## [Assigned task 1]
Reproduce the records verbatim, beginning at their first line and stopping after the line that contains "dist [0.001613, -0.002870]". Omit the pictures from your copy.

## [Passage]

---

The config section contains a list of Hadoop, Spark or Flowman configuration properties, for example

config:
  - spark.hadoop.fs.s3a.endpoint=s3.eu-central-1.amazonaws.com
  - spark.hadoop.fs.s3a.access.key=$System.getenv('AWS_ACCESS_KEY_ID')
  - spark.hadoop.fs.s3a.secret.key=$System.getenv('AWS_SECRET_ACCESS_KEY')
  - spark.hadoop.fs.s3a.proxy.host=$System.getenv('S3_PROXY_HOST', $System.getenv('AWS_PROXY_HOST'))
  - spark.hadoop.fs.s3a.proxy.port=$System.getenv('S3_PROXY_PORT', $System.getenv('AWS_PROXY_PORT' ,'-1'))
  - spark.hadoop.fs.s3a.proxy.username=
  - spark.hadoop.fs.s3a.proxy.password=

As you can see, each property has to be specified as key=value. Configuration properties are evaluated in the order they are specified within a single file.

All Spark config properties are passed to Spark when the Spark session is created. As you can also see, you can use expression evaluation in the values. It is not possible to use expressions for the keys.

environment Section#

The environment section contains key-value-pairs which can be accessed via expression evaluation in almost any value definition in the specification files. A typical environment section may look as follows

environment:
  - start_year=2007
  - end_year=2014
  - export_location=hdfs://export/weather-data

All values specified in the environment can be overridden either by profiles or by explicitly setting them as property definitions on the command line.

---

## [Data]

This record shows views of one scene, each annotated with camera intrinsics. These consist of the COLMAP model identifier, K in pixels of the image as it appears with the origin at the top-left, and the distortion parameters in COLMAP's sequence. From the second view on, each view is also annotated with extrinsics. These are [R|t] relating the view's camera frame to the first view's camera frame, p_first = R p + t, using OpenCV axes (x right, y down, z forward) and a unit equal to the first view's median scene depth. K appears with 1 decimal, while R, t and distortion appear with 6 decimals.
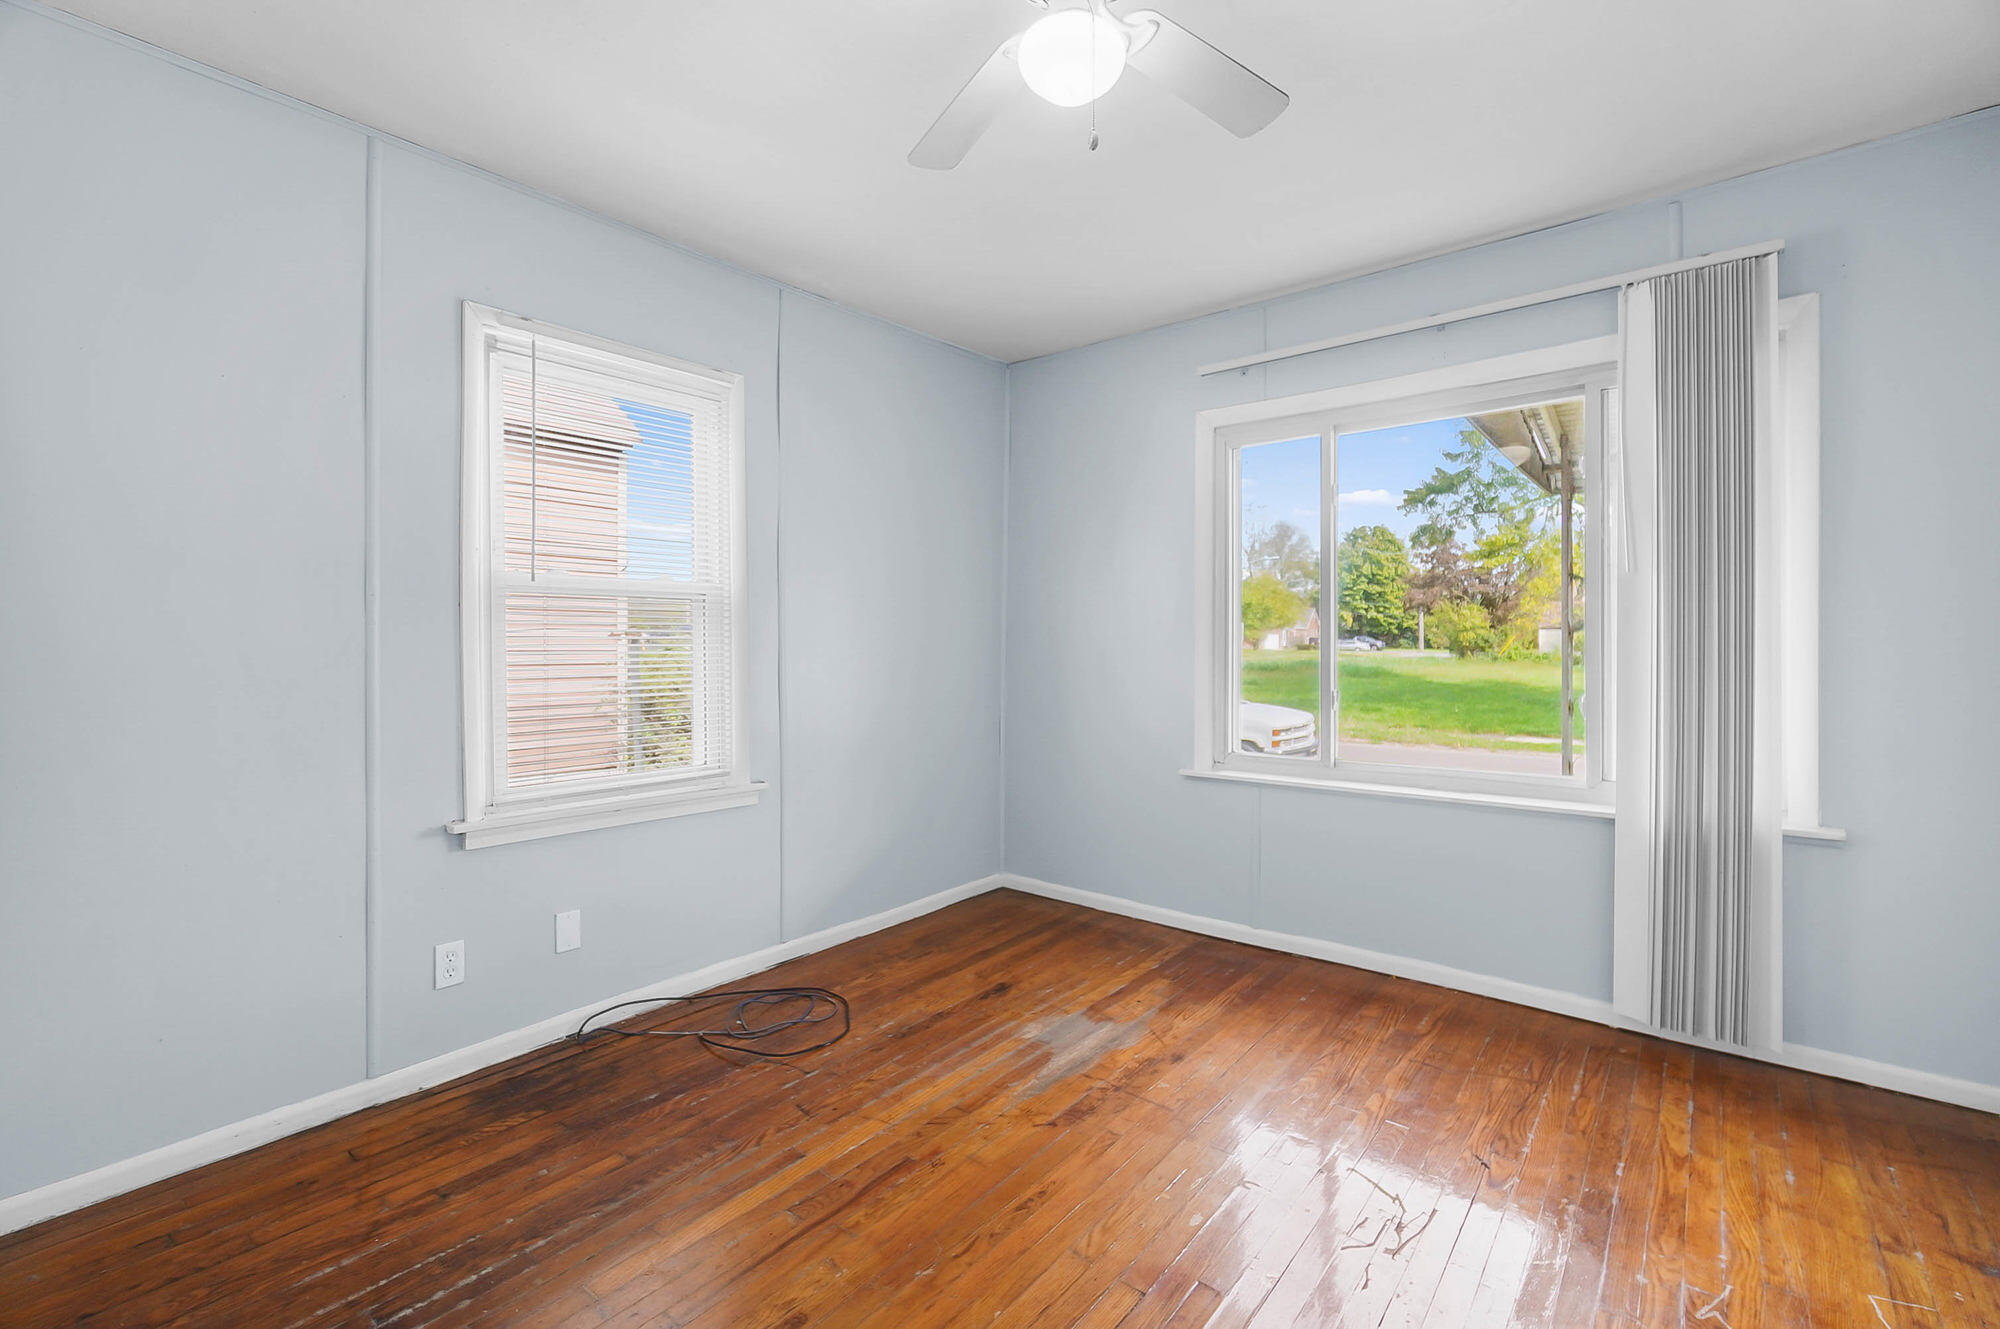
lens RADIAL K [[869.4, 0, 997.3], [0, 869.4, 654.9], [0, 0, 1]] dist [-0.002924, -0.001701]
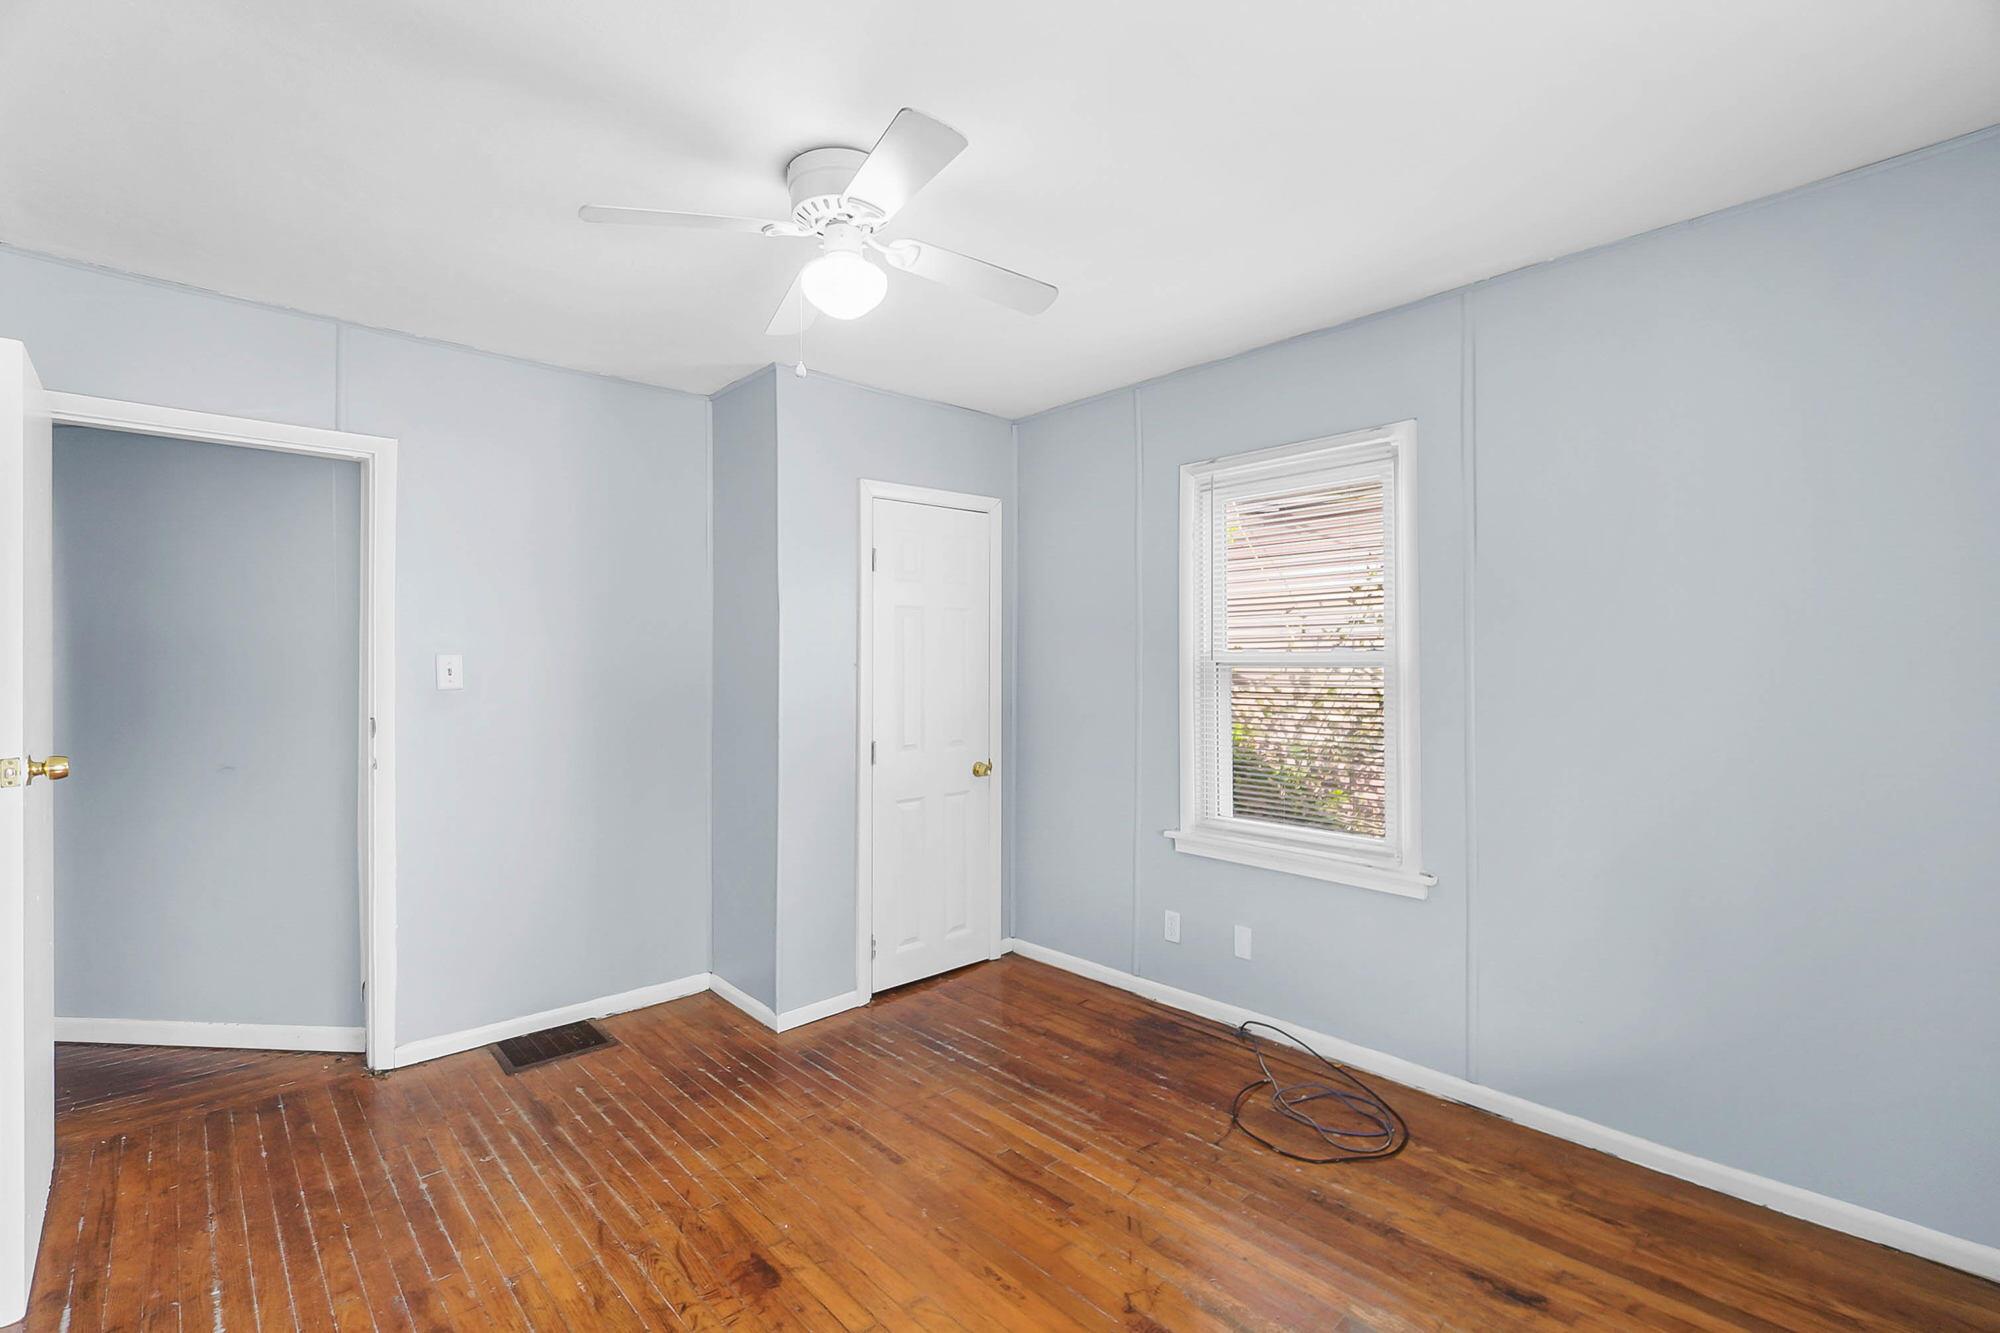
lens RADIAL K [[869.4, 0, 997.3], [0, 869.4, 656.9], [0, 0, 1]] dist [-0.002924, -0.001701]
pose [[-0.123978, 0.001315, -0.992284, 0.838049], [-0.006851, 0.999974, 0.002181, -0.094314], [0.992261, 0.007069, -0.123966, 0.877681]]
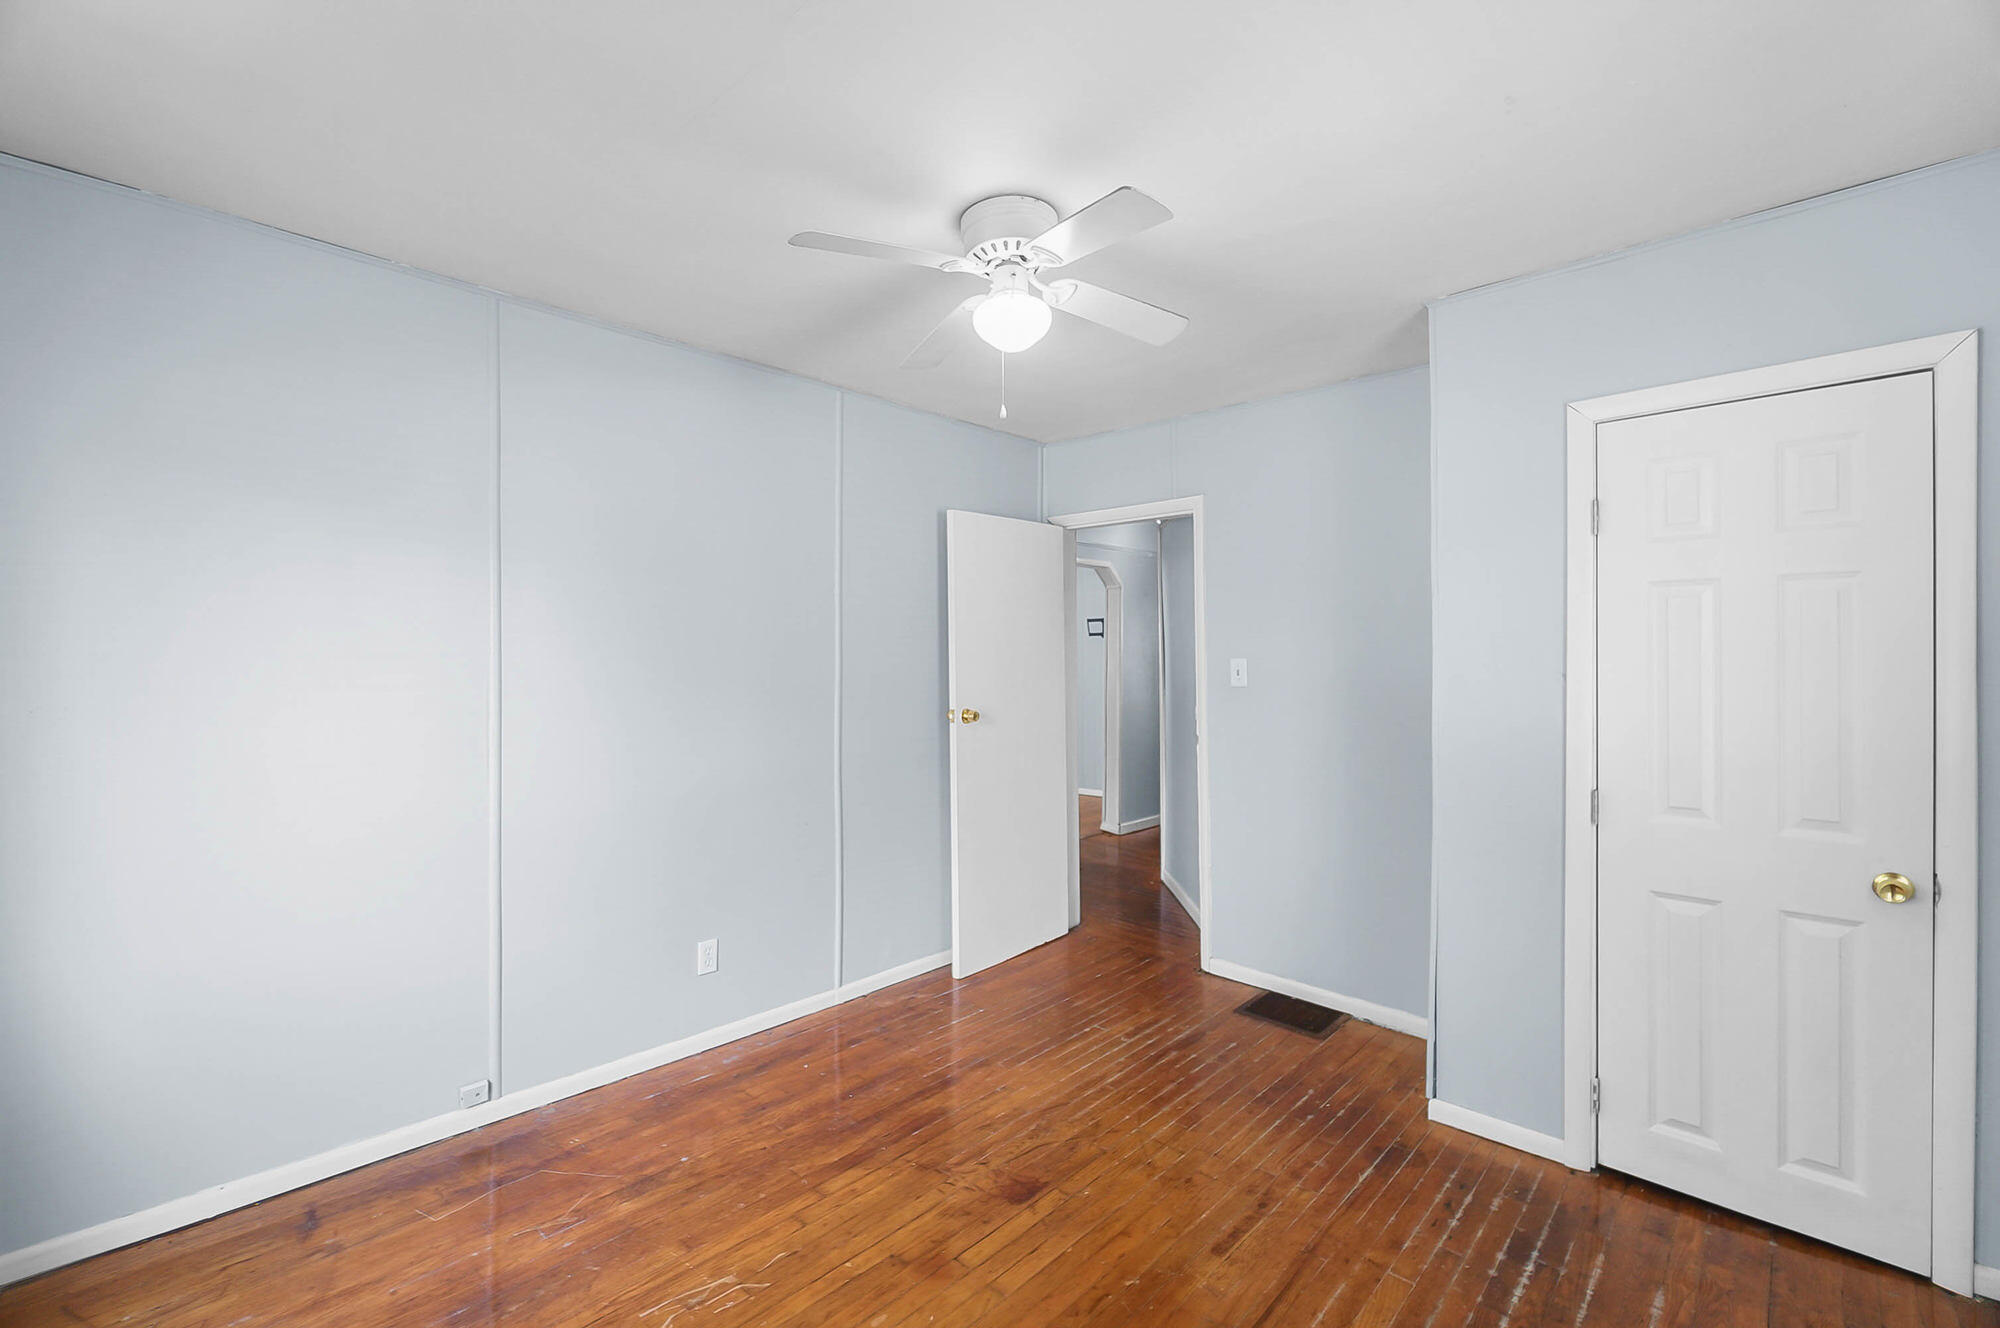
lens RADIAL K [[870.5, 0, 998.3], [0, 870.5, 670.0], [0, 0, 1]] dist [0.001613, -0.002870]
pose [[-0.998110, 0.002968, 0.061380, 0.015896], [0.004603, 0.999638, 0.026517, -0.110894], [-0.061279, 0.026749, -0.997762, 1.509931]]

---

## [Assigned task 2]
Carry on the passage about Flowman's config and environment sections from its final sentence.

## [Reply 1]
This record shows views of one scene, each annotated with camera intrinsics. These consist of the COLMAP model identifier, K in pixels of the image as it appears with the origin at the top-left, and the distortion parameters in COLMAP's sequence. From the second view on, each view is also annotated with extrinsics. These are [R|t] relating the view's camera frame to the first view's camera frame, p_first = R p + t, using OpenCV axes (x right, y down, z forward) and a unit equal to the first view's median scene depth. K appears with 1 decimal, while R, t and distortion appear with 6 decimals.
lens RADIAL K [[869.4, 0, 997.3], [0, 869.4, 654.9], [0, 0, 1]] dist [-0.002924, -0.001701]
lens RADIAL K [[869.4, 0, 997.3], [0, 869.4, 656.9], [0, 0, 1]] dist [-0.002924, -0.001701]
pose [[-0.123978, 0.001315, -0.992284, 0.838049], [-0.006851, 0.999974, 0.002181, -0.094314], [0.992261, 0.007069, -0.123966, 0.877681]]
lens RADIAL K [[870.5, 0, 998.3], [0, 870.5, 670.0], [0, 0, 1]] dist [0.001613, -0.002870]

## [Reply 2]
Note the difference between environment and config. While the first provides user defined variables to be used as placeholders in the specification, all entries in config impact the execution and are used either directly by Flowman or by its underlying libraries like Hadoop or Spark.

profiles Section#

TBD.

relations Section#

The relations section simply contains a map of named relations. For example

relations:
  measurements-raw:
    kind: file
    format: text
    location: "s3a://dimajix-training/data/weather/"
    pattern: "${year}"
    schema:
      kind: inline
      fields:
        - name: raw_data
          type: string
          description: "Raw measurement data"
    partitions:
      - name: year
        type: integer
        granularity: 1

This will define a relation called measurement-raw which can be accessed from other elements like mappings (for reading from the relation) or output operation (for writing to the relation). The list and syntax of available relations is described in detail in the Relations documentation.

connections Section#

Similar to relations the connections section contains a map of named connections. For example

connections:
  my-sftp-server:
    kind: sftp
    host: "${sftp_host}"
    port: ${sftp_port}
    username: "${sftp_username}"
    password: "${sftp_password}"
    keyFile: "${sftp_keyfile}"
    knownHosts: "$System.getProperty('user.home')/.ssh/known_hosts"

This will declare a connection called my-sftp-server of kind sftp which referenced in specific mappings or tasks (for example inside a SFTP upload task). Detailed descriptions of all supported connections is provided in the Connections documentation.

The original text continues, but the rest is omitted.